* **Text section**
- - -

Published at The Daily Signal February 23, 2018.
Nearly one-third of Americans today must be licensed by the government in order to do their jobs.
Many of those people are among the 44 million Americans who have outstanding student loans. For that group of people, falling behind on student loan payments can mean that the state will strip them of their occupational license and their ability to earn a living in the job they were trained to do.
This shocking policy kicks people while they are down and is an abuse of the government’s licensing authority.
The New York Times recently reported on the troubling practice of some states revoking and suspending occupational licenses of workers who fall behind on student loan payments. According to the Times, at least 19 states, from California to Virginia, have statutes authorizing such heavy-handed collection practices.
These policies have a practical problem, noted by the Times: It’s difficult for a person to bring overdue loan payments current after removing his or her ability to work in his or her chosen field.
The phrase “you can’t squeeze blood from a turnip” comes to mind. But these laws may also be unconstitutional.
In the 1957 Supreme Court case Schware v. Board of Bar Examiners of the State of New Mexico, the court held that under the 14th Amendment’s due process clause, state licensing requirements “must have a rational connection with the [professional’s] fitness or capacity” to work in their chosen profession.
In that case, Rudolph Schware had applied for a law license, but was denied when authorities accused him of lacking a “good moral character” on account of his pro-communist activism some 15-plus years prior.
The Supreme Court reviewed the evidence and held that Schware’s past political activism and resulting arrests were insufficient to call his character into doubt or have any bearing on his ability to practice law. Therefore, the court ordered that he be allowed to sit for the state bar exam.
Likewise, the ability to afford personal loan payments doesn’t appear to have much connection to one’s ability to do his or her job. There are numerous circumstances—from medical problems to divorce or temporary unemployment—that might cause someone to default on a student loan.
It’s hard to see why that means someone should not be permitted to continue offering services as a licensed cosmetologist, for example. The license revocation or suspension only becomes a Catch-22, because if they can’t work, they can’t earn the money to pay back the student loan.
Moreover, it is unclear how much discretion licensing boards retain under these laws to pursue less draconian collection measures before revoking or suspending someone’s license.
Because the vast majority of student loans are given or guaranteed by the federal government, enforcing these statutes often causes state licensing boards to function as little more than debt collectors for the Department of Education—hardly the consumer-protection role they are alleged to perform.
It’s tragic that so many people today have seemingly insurmountable student debt, and it’s appropriate to hold people accountable for the loans they take on, of course.
There are debt collection laws and even bankruptcy laws that can be enforced. But unless a state can articulate a strong reason why a person with an occupational license is no longer competent to perform his or her job simply because he or she has defaulted on a loan, it makes no sense to take the license away.
At best, the laws are heavy-handed. More likely, they violate the well-established constitutional right to earn a living.

- - -

(Source data)
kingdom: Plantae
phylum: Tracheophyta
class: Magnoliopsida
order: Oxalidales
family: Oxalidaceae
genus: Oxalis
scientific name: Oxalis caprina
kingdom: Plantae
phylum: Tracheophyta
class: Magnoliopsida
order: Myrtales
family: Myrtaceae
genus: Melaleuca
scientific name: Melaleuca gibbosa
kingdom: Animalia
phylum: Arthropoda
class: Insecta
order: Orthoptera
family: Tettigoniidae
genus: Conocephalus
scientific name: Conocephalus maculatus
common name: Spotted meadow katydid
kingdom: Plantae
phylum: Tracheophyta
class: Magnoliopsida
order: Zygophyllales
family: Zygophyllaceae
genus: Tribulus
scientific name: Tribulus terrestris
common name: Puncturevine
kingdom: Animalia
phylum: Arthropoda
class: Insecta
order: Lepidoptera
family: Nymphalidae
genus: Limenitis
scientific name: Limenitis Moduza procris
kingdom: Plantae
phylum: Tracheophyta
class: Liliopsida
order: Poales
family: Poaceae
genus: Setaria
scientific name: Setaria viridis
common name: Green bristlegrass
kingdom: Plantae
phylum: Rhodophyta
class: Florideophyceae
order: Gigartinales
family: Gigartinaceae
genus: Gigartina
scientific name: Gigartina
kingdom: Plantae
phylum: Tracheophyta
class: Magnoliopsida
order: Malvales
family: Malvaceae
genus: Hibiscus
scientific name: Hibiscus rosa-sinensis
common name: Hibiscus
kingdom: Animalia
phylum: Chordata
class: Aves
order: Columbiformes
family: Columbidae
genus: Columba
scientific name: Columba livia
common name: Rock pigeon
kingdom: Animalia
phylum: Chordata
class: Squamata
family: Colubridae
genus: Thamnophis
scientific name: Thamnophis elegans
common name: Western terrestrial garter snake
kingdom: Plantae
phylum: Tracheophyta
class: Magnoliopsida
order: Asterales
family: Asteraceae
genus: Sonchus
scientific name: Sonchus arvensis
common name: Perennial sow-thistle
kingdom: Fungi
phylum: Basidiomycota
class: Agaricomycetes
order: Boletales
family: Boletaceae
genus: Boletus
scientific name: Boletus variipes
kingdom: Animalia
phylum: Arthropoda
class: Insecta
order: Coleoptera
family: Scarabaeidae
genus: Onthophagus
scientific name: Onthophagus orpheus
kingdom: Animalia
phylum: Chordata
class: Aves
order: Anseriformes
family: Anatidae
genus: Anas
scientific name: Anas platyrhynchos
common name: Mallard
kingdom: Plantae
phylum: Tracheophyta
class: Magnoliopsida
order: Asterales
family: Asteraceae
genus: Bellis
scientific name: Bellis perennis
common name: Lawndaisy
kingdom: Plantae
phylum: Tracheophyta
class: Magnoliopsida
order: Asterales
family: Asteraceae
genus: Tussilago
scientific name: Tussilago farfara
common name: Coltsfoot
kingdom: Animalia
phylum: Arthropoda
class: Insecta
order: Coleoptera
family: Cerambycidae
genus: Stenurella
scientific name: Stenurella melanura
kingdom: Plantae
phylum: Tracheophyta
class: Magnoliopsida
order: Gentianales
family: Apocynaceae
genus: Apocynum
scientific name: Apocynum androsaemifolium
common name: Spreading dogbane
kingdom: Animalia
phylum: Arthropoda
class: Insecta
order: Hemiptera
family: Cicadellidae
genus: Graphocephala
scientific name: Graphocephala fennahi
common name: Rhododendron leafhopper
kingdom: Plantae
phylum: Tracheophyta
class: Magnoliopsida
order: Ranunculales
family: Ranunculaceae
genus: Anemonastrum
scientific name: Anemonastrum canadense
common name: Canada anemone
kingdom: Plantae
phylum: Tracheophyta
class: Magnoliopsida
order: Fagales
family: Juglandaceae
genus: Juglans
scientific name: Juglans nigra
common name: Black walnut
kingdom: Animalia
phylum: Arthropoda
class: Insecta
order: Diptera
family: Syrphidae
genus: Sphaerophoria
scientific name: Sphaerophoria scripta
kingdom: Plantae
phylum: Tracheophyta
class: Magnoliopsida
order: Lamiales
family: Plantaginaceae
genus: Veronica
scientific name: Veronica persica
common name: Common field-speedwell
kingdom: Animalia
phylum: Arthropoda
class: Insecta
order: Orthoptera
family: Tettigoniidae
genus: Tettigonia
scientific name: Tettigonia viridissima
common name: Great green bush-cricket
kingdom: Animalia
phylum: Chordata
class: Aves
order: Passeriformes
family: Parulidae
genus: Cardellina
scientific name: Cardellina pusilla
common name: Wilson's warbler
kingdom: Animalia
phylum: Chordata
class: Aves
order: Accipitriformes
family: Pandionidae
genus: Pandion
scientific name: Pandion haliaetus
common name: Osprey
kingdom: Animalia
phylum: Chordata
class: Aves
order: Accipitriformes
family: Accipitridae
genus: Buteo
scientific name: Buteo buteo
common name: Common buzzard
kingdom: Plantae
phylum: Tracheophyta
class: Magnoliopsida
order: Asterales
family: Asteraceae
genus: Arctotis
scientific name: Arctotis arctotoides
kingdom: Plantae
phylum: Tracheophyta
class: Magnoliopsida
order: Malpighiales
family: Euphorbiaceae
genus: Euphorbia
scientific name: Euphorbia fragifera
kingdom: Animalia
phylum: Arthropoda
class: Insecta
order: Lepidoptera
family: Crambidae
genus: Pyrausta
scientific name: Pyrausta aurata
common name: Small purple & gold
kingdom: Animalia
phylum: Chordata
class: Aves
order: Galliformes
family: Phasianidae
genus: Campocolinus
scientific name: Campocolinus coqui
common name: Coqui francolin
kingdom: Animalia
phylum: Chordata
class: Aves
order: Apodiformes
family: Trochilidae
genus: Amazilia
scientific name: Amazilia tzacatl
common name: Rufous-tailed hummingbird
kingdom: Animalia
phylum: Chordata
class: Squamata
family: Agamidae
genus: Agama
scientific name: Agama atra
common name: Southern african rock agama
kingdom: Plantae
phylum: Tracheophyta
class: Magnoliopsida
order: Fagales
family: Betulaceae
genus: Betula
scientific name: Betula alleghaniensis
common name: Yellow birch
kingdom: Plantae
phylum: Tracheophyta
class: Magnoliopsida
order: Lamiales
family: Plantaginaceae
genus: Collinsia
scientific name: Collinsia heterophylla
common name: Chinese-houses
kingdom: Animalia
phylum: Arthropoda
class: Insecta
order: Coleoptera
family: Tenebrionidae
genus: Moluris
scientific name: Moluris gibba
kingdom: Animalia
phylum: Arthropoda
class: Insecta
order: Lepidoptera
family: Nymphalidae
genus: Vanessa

- - -

* **Work request**
According to the article on states taking away work licenses over student loan debt, why does enforcing these laws often make state licensing boards act as debt collectors for the Department of Education? Answer in one to three sentences.

* **Reply to the task**
Most student loans are given or guaranteed by the federal government. So when state boards revoke or suspend licenses over unpaid loans, they are mostly collecting debts for the Department of Education. That is hardly the consumer-protection role they are said to perform.